Née le 12 décembre 1912 à Louga, Adja Coumba Dème incarne le parcours de nombreuses femmes sénégalaises dont l’influence, bien que discrète, a profondément marqué l’histoire familiale et nationale. Étroitement liée à la ville de Saint-Louis, elle est issue de la prestigieuse lignée de Massar Gaye Arame Ndiawar, reconnue pour son attachement à l’honneur, à l’éthique et aux valeurs morales.
Épouse d’un agent des Postes fréquemment en déplacement, Adja Coumba Dème assume avec constance la responsabilité du foyer. Dans un contexte exigeant, elle fait de l’éducation de ses enfants une priorité absolue. À travers la rigueur, la patience et le sens du devoir, elle incarne ces femmes qui, loin des sphères visibles du pouvoir, bâtissent l’avenir au quotidien.
Son rôle de mère prend une dimension particulière avec son fils Abdou Diouf, appelé à devenir président de la République du Sénégal. Adja Coumba Dème lui transmet des valeurs essentielles : le goût de l’effort, l’intégrité, la discipline et la fidélité aux origines. Cette éducation, fondée sur une autorité à la fois ferme et bienveillante, accompagne Abdou Diouf tout au long de son parcours, de ses années d’apprentissage à l’exercice des plus hautes fonctions de l’État. L’empreinte maternelle se retrouve dans son sens des responsabilités, sa retenue et sa constance. L’ancien président du Sénégal est aussi appelé par certains Abdou Coumba Déme .

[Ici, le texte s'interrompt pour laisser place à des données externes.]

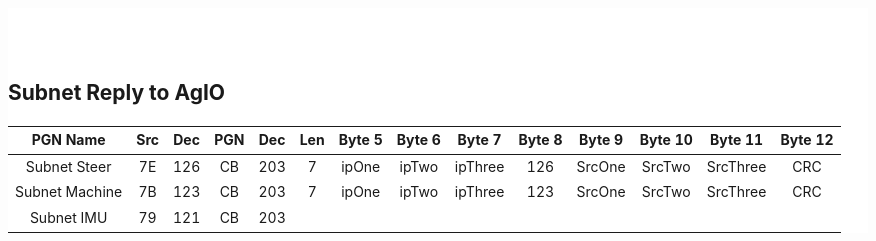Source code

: 
<br>
<br>

## Subnet Reply to AgIO

<table>
    <thead>
        <tr>
            <th nowrap align=center>PGN Name</th>
            <th nowrap align=center>Src</th>
            <th nowrap align=center>Dec</th>
            <th nowrap align=center>PGN</th>
            <th nowrap align=center>Dec</th>
            <th nowrap align=center>Len</th>
            <th nowrap align=center>Byte 5</th>
            <th nowrap align=center>Byte 6</th>
            <th nowrap align=center>Byte 7</th>
            <th nowrap align=center>Byte 8</th>
            <th nowrap align=center>Byte 9</th>
            <th nowrap align=center>Byte 10</th>
            <th nowrap align=center>Byte 11</th>
            <th nowrap align=center>Byte 12</th>
        </tr>
    </thead>
    <tbody>
        <tr>
            <td align=center>Subnet Steer</td>
            <td align=center>7E</td>
            <td align=center>126</td>
            <td align=center>CB</td>
            <td align=center>203</td>
            <td align=center>7</td>
            <td align=center>ipOne</td>
            <td align=center>ipTwo</td>
            <td align=center>ipThree</td>
            <td align=center>126</td>
            <td align=center>SrcOne</td>
            <td align=center>SrcTwo</td>
            <td align=center>SrcThree</td>
            <td align=center>CRC</td>
        </tr>
        <tr>
            <td align=center>Subnet Machine</td>
            <td align=center>7B</td>
            <td align=center>123</td>
            <td align=center>CB</td>
            <td align=center>203</td>
            <td align=center>7</td>
            <td align=center>ipOne</td>
            <td align=center>ipTwo</td>
            <td align=center>ipThree</td>
            <td align=center>123</td>
            <td align=center>SrcOne</td>
            <td align=center>SrcTwo</td>
            <td align=center>SrcThree</td>
            <td align=center>CRC</td>
        </tr>
        <tr>
            <td align=center>Subnet IMU</td>
            <td align=center>79</td>
            <td align=center>121</td>
            <td align=center>CB</td>
            <td align=center>203</td>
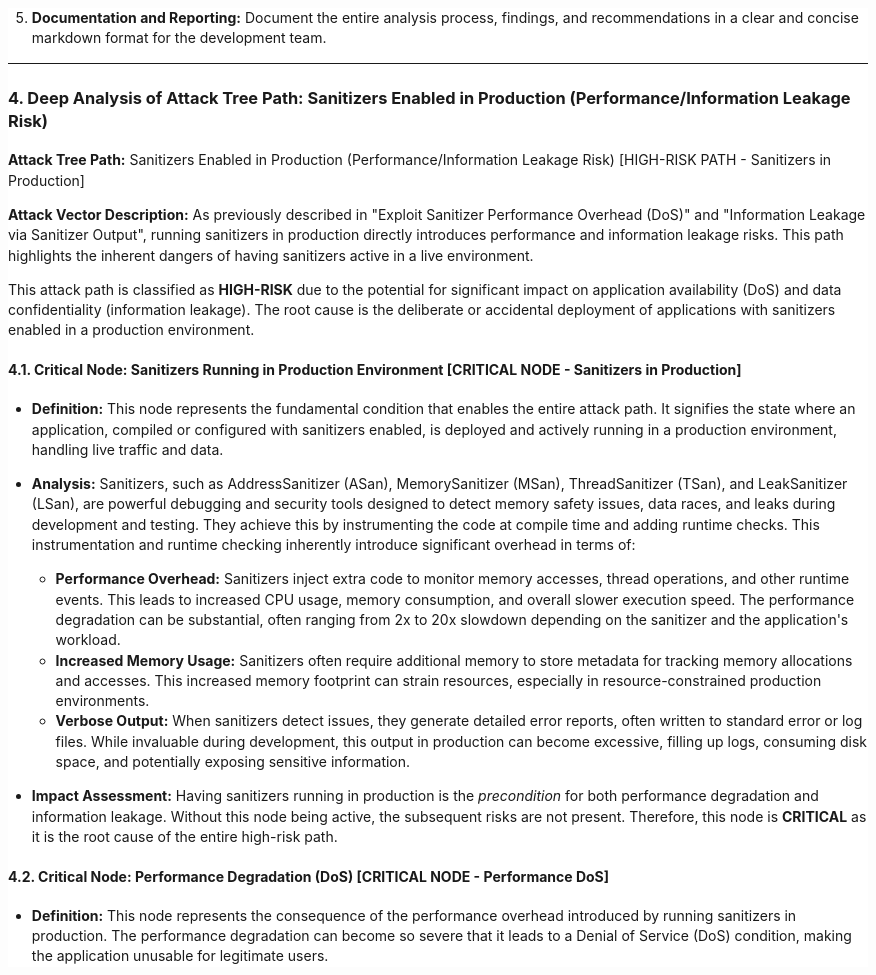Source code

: 5.  **Documentation and Reporting:**  Document the entire analysis process, findings, and recommendations in a clear and concise markdown format for the development team.

---

### 4. Deep Analysis of Attack Tree Path: Sanitizers Enabled in Production (Performance/Information Leakage Risk)

**Attack Tree Path:** Sanitizers Enabled in Production (Performance/Information Leakage Risk) [HIGH-RISK PATH - Sanitizers in Production]

**Attack Vector Description:** As previously described in "Exploit Sanitizer Performance Overhead (DoS)" and "Information Leakage via Sanitizer Output", running sanitizers in production directly introduces performance and information leakage risks. This path highlights the inherent dangers of having sanitizers active in a live environment.

This attack path is classified as **HIGH-RISK** due to the potential for significant impact on application availability (DoS) and data confidentiality (information leakage).  The root cause is the deliberate or accidental deployment of applications with sanitizers enabled in a production environment.

#### 4.1. Critical Node: Sanitizers Running in Production Environment [CRITICAL NODE - Sanitizers in Production]

*   **Definition:** This node represents the fundamental condition that enables the entire attack path. It signifies the state where an application, compiled or configured with sanitizers enabled, is deployed and actively running in a production environment, handling live traffic and data.

*   **Analysis:**  Sanitizers, such as AddressSanitizer (ASan), MemorySanitizer (MSan), ThreadSanitizer (TSan), and LeakSanitizer (LSan), are powerful debugging and security tools designed to detect memory safety issues, data races, and leaks during development and testing.  They achieve this by instrumenting the code at compile time and adding runtime checks. This instrumentation and runtime checking inherently introduce significant overhead in terms of:
    *   **Performance Overhead:** Sanitizers inject extra code to monitor memory accesses, thread operations, and other runtime events. This leads to increased CPU usage, memory consumption, and overall slower execution speed. The performance degradation can be substantial, often ranging from 2x to 20x slowdown depending on the sanitizer and the application's workload.
    *   **Increased Memory Usage:** Sanitizers often require additional memory to store metadata for tracking memory allocations and accesses. This increased memory footprint can strain resources, especially in resource-constrained production environments.
    *   **Verbose Output:** When sanitizers detect issues, they generate detailed error reports, often written to standard error or log files. While invaluable during development, this output in production can become excessive, filling up logs, consuming disk space, and potentially exposing sensitive information.

*   **Impact Assessment:**  Having sanitizers running in production is the *precondition* for both performance degradation and information leakage.  Without this node being active, the subsequent risks are not present.  Therefore, this node is **CRITICAL** as it is the root cause of the entire high-risk path.

#### 4.2. Critical Node: Performance Degradation (DoS) [CRITICAL NODE - Performance DoS]

*   **Definition:** This node represents the consequence of the performance overhead introduced by running sanitizers in production.  The performance degradation can become so severe that it leads to a Denial of Service (DoS) condition, making the application unusable for legitimate users.
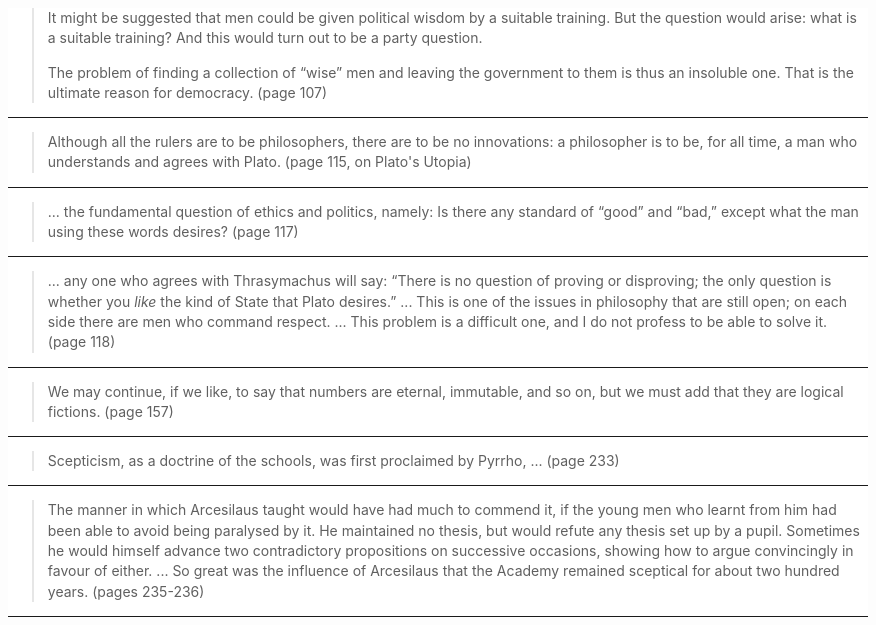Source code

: > It might be suggested that men could be given political wisdom by a
> suitable training. But the question would arise: what is a suitable
> training? And this would turn out to be a party question.
>
> The problem of finding a collection of “wise” men and leaving the
> government to them is thus an insoluble one. That is the ultimate
> reason for democracy. (page 107)


---

> Although all the rulers are to be philosophers, there are to be no
> innovations: a philosopher is to be, for all time, a man who
> understands and agrees with Plato. (page 115, on Plato's Utopia)


---

> ... the fundamental question of ethics and politics, namely: Is
> there any standard of “good” and “bad,” except what the man using
> these words desires? (page 117)


---

> ... any one who agrees with Thrasymachus will say: “There is no
> question of proving or disproving; the only question is whether you
> _like_ the kind of State that Plato desires.” ... This is one of the
> issues in philosophy that are still open; on each side there are men
> who command respect. ... This problem is a difficult one, and I do
> not profess to be able to solve it. (page 118)


---

> We may continue, if we like, to say that numbers are eternal,
> immutable, and so on, but we must add that they are logical
> fictions. (page 157)


---

> Scepticism, as a doctrine of the schools, was first proclaimed by
> Pyrrho, ... (page 233)


---

> The manner in which Arcesilaus taught would have had much to commend
> it, if the young men who learnt from him had been able to avoid
> being paralysed by it. He maintained no thesis, but would refute any
> thesis set up by a pupil. Sometimes he would himself advance two
> contradictory propositions on successive occasions, showing how to
> argue convincingly in favour of either. ... So great was the
> influence of Arcesilaus that the Academy remained sceptical for
> about two hundred years. (pages 235-236)


---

Femme de dignité et de réserve, Adja Coumba Dème n’a jamais recherché la reconnaissance publique. Son influence s’est exercée dans l’ombre, à travers la transmission de valeurs solides et durables. Sa vie illustre le rôle central des femmes dans la construction des leaders et dans la préservation des repères sociaux et culturels.
Décédée le 7 mai 2002 à l’âge de 90 ans, Adja Coumba Dème demeure un symbole de force silencieuse, d’humilité et de détermination. À travers son parcours, c’est l’hommage rendu à toutes ces femmes dont l’engagement quotidien façonne les générations et participe, souvent sans bruit, à l’écriture de l’histoire.